Janji Jovan

Vina Marlina
Chapter #33

Sorry

Rio dan Ikhsan sudah pamit duluan karena ingin membantu mengurusi administrasi rawat inap Jovan di lantai bawah. Seharusnya hari ini vokalis The Jinx itu bahagia karena diperbolehkan pulang ke rumah setelah tiga hari dijejali cairan kimia dan asupan berbagai makanan lembek minimalis rasa.

Siapa sangka baru saja keluar kamar inap, Jovan malah mengerjapkan mata berkali-kali karena tidak mempercayai penglihatannya. Langkahnya direm mendadak karena fokusnya terpusat pada tiga sosok familiar di ujung koridor.

“Kenapa, Jo?” tanya Tania mendongak keheranan, mengetatkan kaitan tangannya pada lengan kanan Jovan sebelum mengikuti arah pandangan cowok itu. “Eh, bukannya itu Papa, Kak Ivanka sama Bi Siti?”

Deg! Naluri Jovan sungguh tidak enak, terlebih setelah menelisik rupa tegang ketiga anggota keluarganya. Teringat akan kondisi kesehatan Mama yang memang tidak terlalu baik. Jovan pun menelan ludah. Tangannya refleks mencengkram tas jinjing yang sedang dibawanya erat-erat. Tanpa berpikir dua kali, dipaksanya diri berlari terseok-seok meski raganya masih lemas. Didera rasa kuatir bukan kepalang, Tania ikut berderap mengekor di belakangnya.

“Papa!” seru Jovan. “Ngapain kalian disini?”

Yang dipanggil langsung menoleh, termasuk Ivanka dan Bi Siti. Ekspresi keterkejutan menghiasi rupa ketiganya begitu melihat penyebab utama kolapsnya Mama datang mendekat.

Semula Jovan kira dia bisa dapat penjelasan dari pertanyaan dalam benaknya, tapi apa daya ternyata malah tatapan penuh luka yang dia terima, plus bonus tamparan dari Ivanka.

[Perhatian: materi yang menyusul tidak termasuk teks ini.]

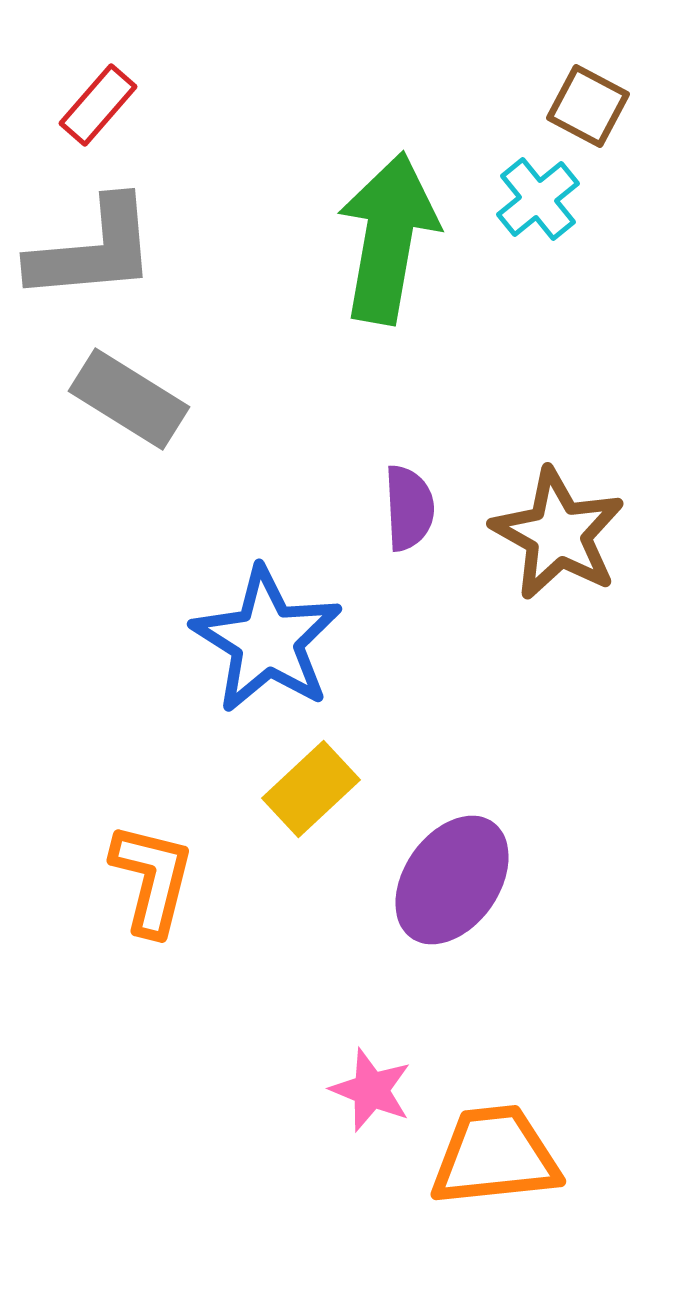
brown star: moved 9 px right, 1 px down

“Aw!” Jovan memekik pelan.

“Lu yang ngapain ke sini. Puas lu sekarang, Jo! Mama kena serangan jantung gara-gara denger berita lu ngehamilin Sisy. Bagus!” semprot Ivanka sarkastik, bertepuk tangan kencang-kencang dengan mata nanar dan wajah dipenuhi bercak air mata. Sukses membuat Tania ternganga, yakin 100 persen sudah salah dengar.

“Sisy hamil anak Jojo? Nggak mungkin,” ucapnya tercekat.

Rahang Jovan membuka lebar, mengabaikan cap lima jari yang membekas di pipinya, tas jinjing yang dibawanya sampai terhempas ke lantai. “Apa?”

Lelucon dalam rangka apa pula ini, sungguh teramat sangat tak kreatif. Iya, Jovan mengakui stok ceweknya DULU lebih dari selusin, tapi keintiman yang pernah dia jajaki paling banter sebatas hugging dan kadang kissing. Tak pernah sekalipun berani bertindak lebih jauh, apalagi sampai mencuri kehormatan seorang wanita.

Never! Itu pantangan buat harga diri seorang Jojo.

“Kak, jangankan ngehamilin anak gadis orang, buat grepe-grepe aja gue masih mikir-mikir, sumpah! Tanya aja nih sama Tania kalau nggak percaya.” Setengah berbisik, Jovan membeberkan isi hati sambil mengusap rambutnya frustasi. “Papa percaya kan kalau aku nggak bakalan ngelakuin hal kayak gitu?”

Betapa teriris hati Jovan karena Papa memilih tidak berkomentar dan malah menatap lurus pintu ICU di hadapannya. Ivanka dan Bi Siti juga melengos, sengaja mengabaikan eksistensi Jovan sepenuhnya.